* **YOUR TASKS**
1 - Answer these questions about the OHVAE API documentation:
(a) What does the `depth` parameter of `JTNNEncoder` specify?
(b) What is the default value of `num_workers` in `MolTreeFolder`?
(c) What does the `latent_size` parameter of `JTNNDecoder` represent?
2 - Carry on the OHVAE API documentation from the point where it stops.

* **EXCERPTED TEXT**
......
Encodes junction trees using message passing.

from OHMind.OHVAE import JTNNEncoder

class JTNNEncoder(nn.Module):
    def __init__(self, hidden_size, depth, embedding):
        """
        Junction tree encoder with GRU message passing.
        
        Parameters
        ----------
        hidden_size : int
            Hidden dimension
        depth : int
            Number of message passing iterations
        embedding : nn.Embedding
            Vocabulary embedding layer
        """

Static Methods

Method	Description
`tensorize(tree_batch)`	Convert tree batch to tensors
`tensorize_nodes(node_batch, scope)`	Convert nodes to tensors

JTNNDecoder

Decodes latent vectors to junction trees.

from OHMind.OHVAE.jtnn_dec import JTNNDecoder

class JTNNDecoder(nn.Module):
    def __init__(self, vocab, hidden_size, latent_size, embedding):
        """
        Junction tree decoder.
        
        Parameters
        ----------
        vocab : Vocab
            Vocabulary object
        hidden_size : int
            Hidden dimension
        latent_size : int
            Latent vector dimension
        embedding : nn.Embedding
            Vocabulary embedding layer
        """

Data Utilities

MolTreeFolder

Data loader for training batches.

from OHMind.OHVAE.datautils import MolTreeFolder

class MolTreeFolder:
    def __init__(self, data_folder, vocab, batch_size, 
                 num_workers=4, shuffle=True, assm=True, replicate=None):
        """
        Iterable data loader for molecular trees.
        
        Parameters
        ----------
        data_folder : str
            Path to preprocessed data
        vocab : Vocab
            Vocabulary object
        batch_size : int
            Batch size
        num_workers : int
            DataLoader workers
        shuffle : bool
            Shuffle data
        assm : bool
            Include assembly data
        replicate : int, optional
            Replicate dataset N times
        """

tensorize

Convert molecule batch to tensors.

from OHMind.OHVAE.datautils import tensorize

def tensorize(tree_batch, vocab, assm=True):
    """
    Tensorize a batch of MolTree objects.
    
    Parameters
    ----------
    tree_batch : list[MolTree]
        Batch of molecular trees
    vocab : Vocab
        Vocabulary object
    assm : bool
        Include assembly tensors
        
    Returns
    -------
    tuple
        (tree_batch, jtenc_holder, mpn_holder) or
        (tree_batch, jtenc_holder, mpn_holder, jtmpn_holder)
......
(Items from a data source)
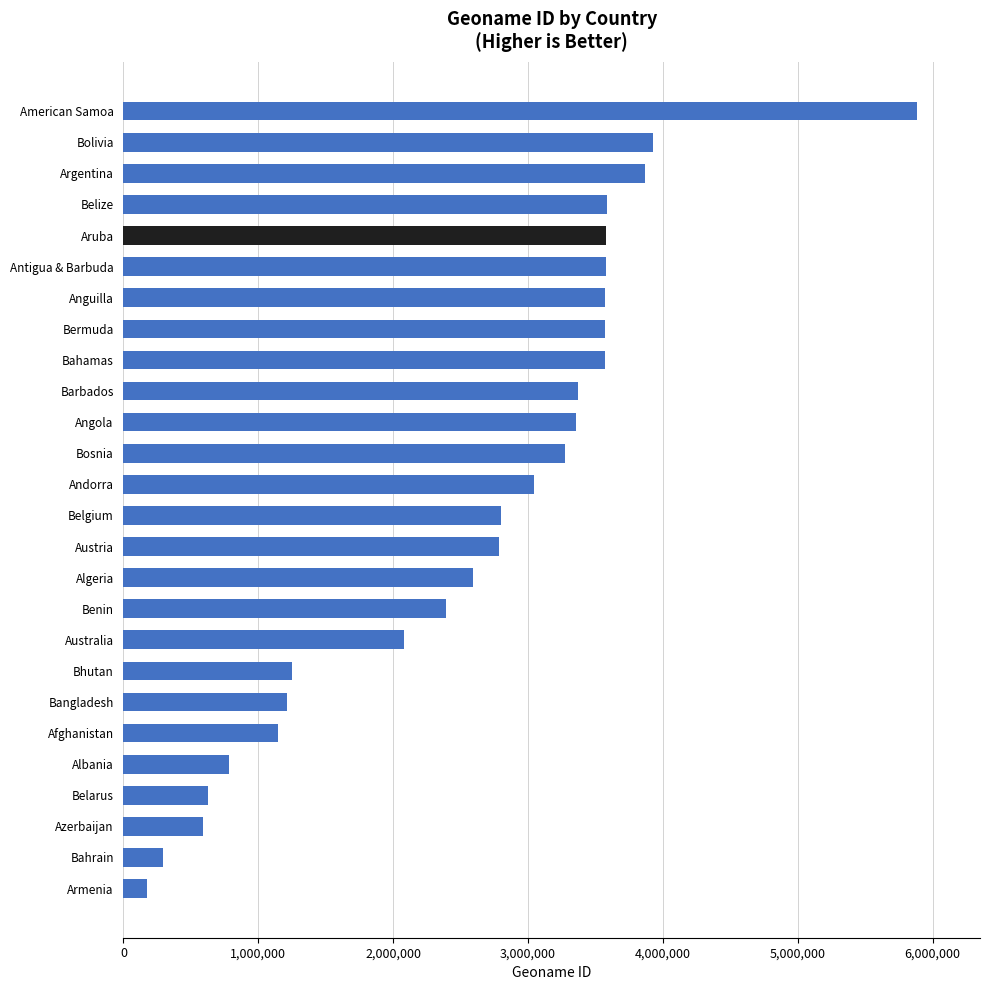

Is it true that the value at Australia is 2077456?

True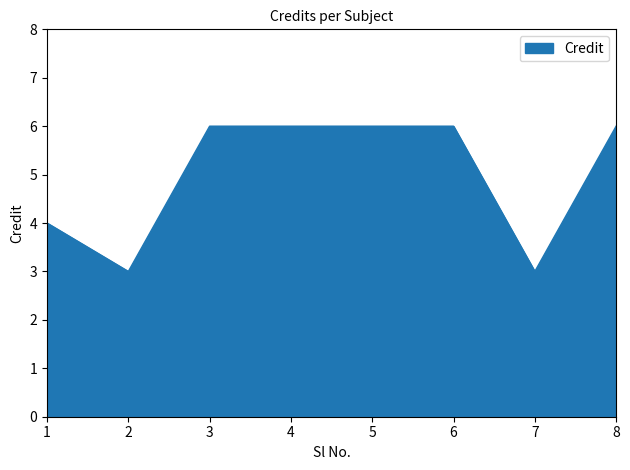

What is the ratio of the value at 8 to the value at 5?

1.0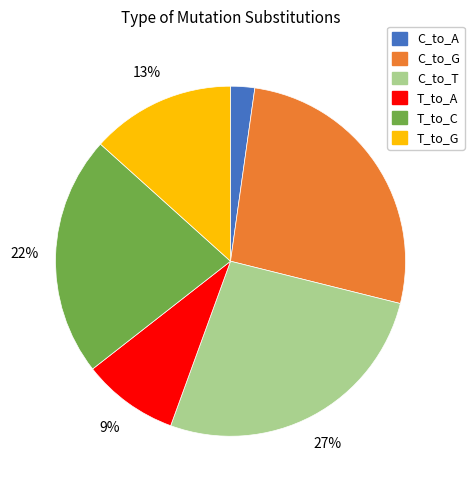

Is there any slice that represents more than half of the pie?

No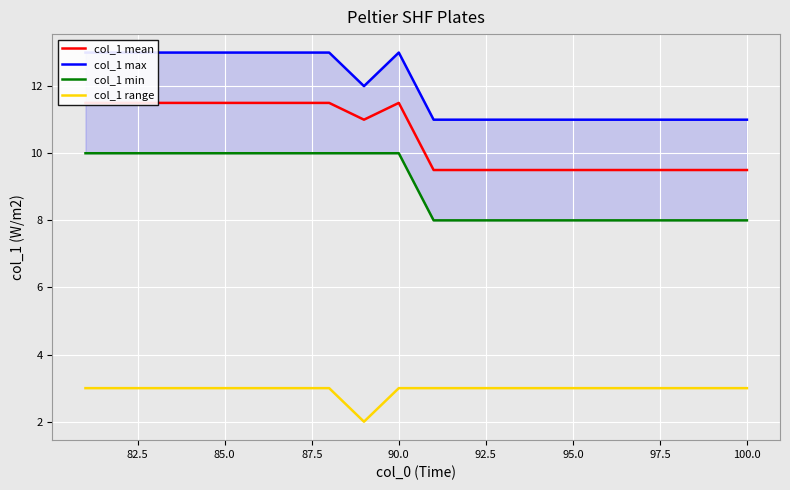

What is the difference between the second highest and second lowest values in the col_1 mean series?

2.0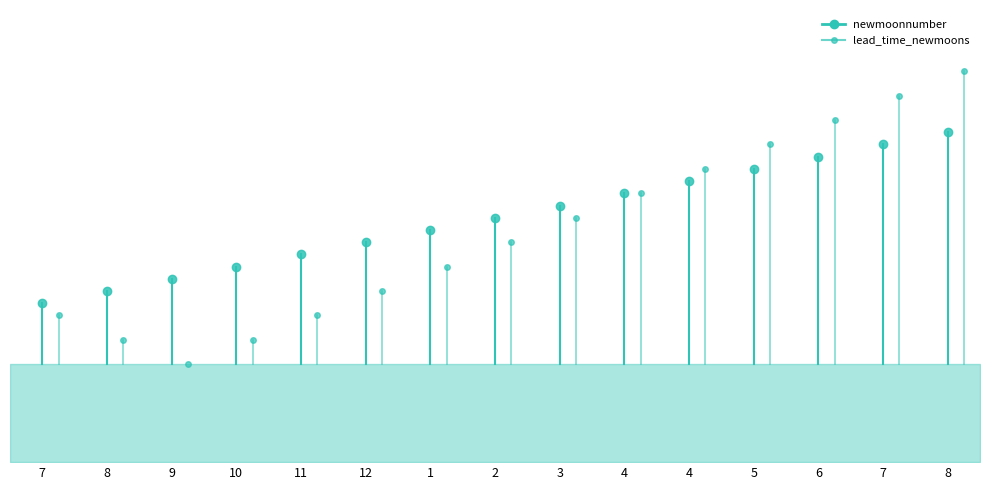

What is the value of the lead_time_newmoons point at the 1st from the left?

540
......
* **OUTPUTS FOR THE TASKS**
1 -
(a) The number of message passing iterations.
(b) 4.
(c) The latent vector dimension.

2 -
    """

Usage Examples

Basic Encoding/Decoding

import torch
from OHMind.OHVAE import JTNNVAE, Vocab, MolTree
from OHMind.OHVAE.datautils import tensorize

# Setup
vocab_list = open("vocab.txt").read().strip().split('\n')
vocab = Vocab(vocab_list)
model = JTNNVAE(vocab, hidden_size=450, latent_size=56, depthT=20, depthG=3)
model.cuda()
model.eval()

# Load pretrained weights
model.load_state_dict(torch.load("model.pt"))

# Encode molecules
smiles_list = ["c1ccccc1", "CCO", "CC(=O)O"]
with torch.no_grad():
    latent = model.encode_from_smiles(smiles_list)
    
print(f"Encoded {len(smiles_list)} molecules to shape {latent.shape}")

# Decode back
for i in range(len(smiles_list)):
    tree_vec = latent[i, :28].unsqueeze(0)
    mol_vec = latent[i, 28:].unsqueeze(0)
    decoded = model.decode(tree_vec, mol_vec, prob_decode=False)
    print(f"Original: {smiles_list[i]} -> Decoded: {decoded}")

Latent Space Interpolation

import torch
import numpy as np

# Encode two molecules
mol1 = "c1ccccc1"  # benzene
mol2 = "c1ccc(O)cc1"  # phenol

with torch.no_grad():
    z1 = model.encode_from_smiles([mol1])
    z2 = model.encode_from_smiles([mol2])

# Interpolate
interpolations = []
for alpha in np.linspace(0, 1, 10):
    z_interp = (1 - alpha) * z1 + alpha * z2
    tree_vec = z_interp[:, :28]
    mol_vec = z_interp[:, 28:]
    decoded = model.decode(tree_vec, mol_vec, prob_decode=False)
    interpolations.append(decoded)
    
print("Interpolation path:")
for i, smi in enumerate(interpolations):
    print(f"  {i}: {smi}")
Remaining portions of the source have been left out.